The idiot as the true man
Irmgard Speck became 104 years old and for 97 of these years she spent 10-12 hours a day at her spinning wheel. Completely uninterested in the outside world she spun through two world wars, 400 000 kilometres of yarn; more than the distance between the earth and the moon.
Those who refuse to give up on their passion, their craft and their calling easily become obsolete in a modernist context. An individual who shuns the world and refuses to follow trends is often considered an idiot. The Belgian pavillion and Mondo Cane showcases a number of these overenthusiastic ”idiots”. Those who will not fall in line. Who are their own person. A human who doesn’t multi task, who learns something from the basics and perhaps becomes a master. Someone who has never used Google becomes the true man. We see a reality beyond the data, digitisation and deep humanism can be glimpsed. Who dares to think further than AI, smart speakers and big data? Or maybe just look up for a second from their smart phones.
Muzak in fashion
Perhaps music has never been valued lower than it is today, now that everything is so accessible; Mozart, Cardi B and Harry Brandelius. Available for pennies. Music is being used as a free enhancer of mood in the contemporary art at this year’s Venice biennale. We experienced this, for example, in Australia’s exhibit Assembly. The idea was fair but the music was mediocre.

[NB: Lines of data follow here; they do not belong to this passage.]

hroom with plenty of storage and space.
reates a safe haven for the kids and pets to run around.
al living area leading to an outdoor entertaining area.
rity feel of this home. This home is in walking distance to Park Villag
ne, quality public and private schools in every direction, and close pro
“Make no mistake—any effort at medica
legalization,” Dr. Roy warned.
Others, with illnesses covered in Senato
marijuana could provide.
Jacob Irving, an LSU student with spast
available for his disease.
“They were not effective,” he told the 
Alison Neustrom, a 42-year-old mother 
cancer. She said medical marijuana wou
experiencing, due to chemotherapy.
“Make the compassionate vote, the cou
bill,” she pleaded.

This years Golden lion was won by Lithuania’s Sun&Beach. A performance-opera about global warming. Nice performance but hardly a musical experience. Disgusting minimalism: Dm-C-major for twenty minutes is an insult, possibly not to a tone deaf and politically cowardly art jury. Of course the case can be made that the topic is incendiary and that the music gathered inspiration in traditional folk music, but this hardly excuses paltry Philip Glass plagiarism. A bit like plagiarising Gyllene Tider. Where have the musical ambitions gone?

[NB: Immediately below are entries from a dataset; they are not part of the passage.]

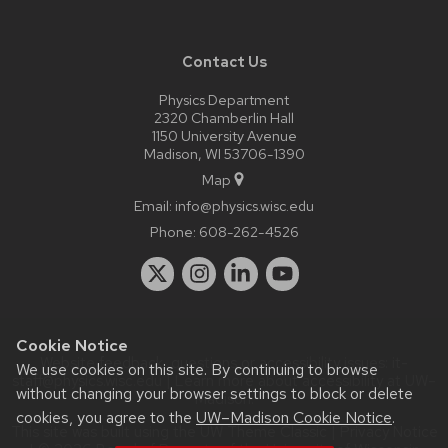
Contact Us
Physics Department
2320 Chamberlin Hall
1150 University Avenue
Madison, WI 53706-1390
Map
Email:
info@physics.wisc.edu
Phone:
608-262-4526
Cookie Notice
Website feedback, questions or accessibility issues:
it-
We use cookies on this site. By continuing to browse
staff@physics.wisc.edu
| Learn more about
accessibility at UW–
without changing your browser settings to block or delete
Madison
.
cookies, you agree to the
UW–Madison Cookie Notice
.
This site was built using the
UW Theme Classic
|
Privacy Notice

Added to this are all the film installations accompanied by a low pedal tone often using a G for some reason to create a threatening-mysterious ambience. Childish. Music is turning into meaningless Muzak, without purpose and meaning except for adding colour and setting a mood. Muzak is here to stay. Bummer, for real composers and musicians. Music has been sent to the corner for a time-out.

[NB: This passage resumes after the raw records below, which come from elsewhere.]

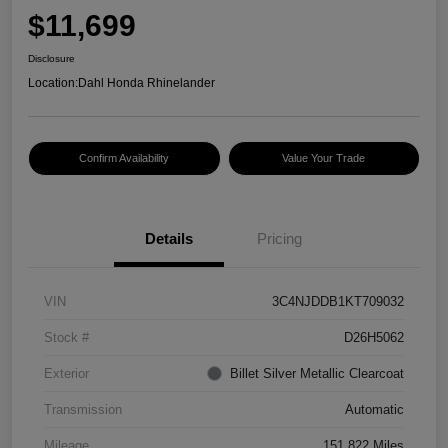
$11,699
Disclosure
Location:
Dahl Honda Rhinelander
Confirm Availability
Value Your Trade
Details
Pricing
VIN
3C4NJDDB1KT709032
Stock #
D26H5062
Exterior
Billet Silver Metallic Clearcoat
Transmission
Automatic
Mileage
151,822 Miles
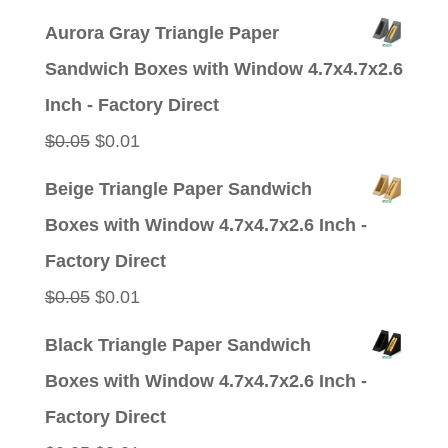
price
price
Aurora Gray Triangle Paper
was:
is:
Sandwich Boxes with Window 4.7x4.7x2.6
$0.05.
$0.01.
Inch - Factory Direct
Original
Current
$
0.05
$
0.01
price
price
Beige Triangle Paper Sandwich
was:
is:
Boxes with Window 4.7x4.7x2.6 Inch -
$0.05.
$0.01.
Factory Direct
Original
Current
$
0.05
$
0.01
price
price
Black Triangle Paper Sandwich
was:
is:
Boxes with Window 4.7x4.7x2.6 Inch -
$0.05.
$0.01.
Factory Direct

Ugly is not the new beautiful
It has been said that beauty is entirely subjective and as such influenced by trends and cultural conventions. Beauty can in other words be ugly and vice versa. At this years biennale, however, it is abundantly clear that ugly is ugly and beauty is beautiful. The beautiful engages, as with Tomàs Saracenos Aero(s)cene and Mathieu Lehanneur in Ocean Memories. Perhaps the idea of the eternally beautiful and generally visually pleasing becomes increasingly important and more aligned with the radical and the current. A counterweight to a zeitgeist where negative news and our swiftly impending demise has developed into a self-fulfilling prophecy.
Leaving Venice and the biennale is always associated with a certain measure of pain. Almost existential in nature. When we see Guidecca disappearing in the distance I find myself yearning to return again. Perhaps I am a hardened addict of art, but above all I am in love with this now all to obviously sinking city.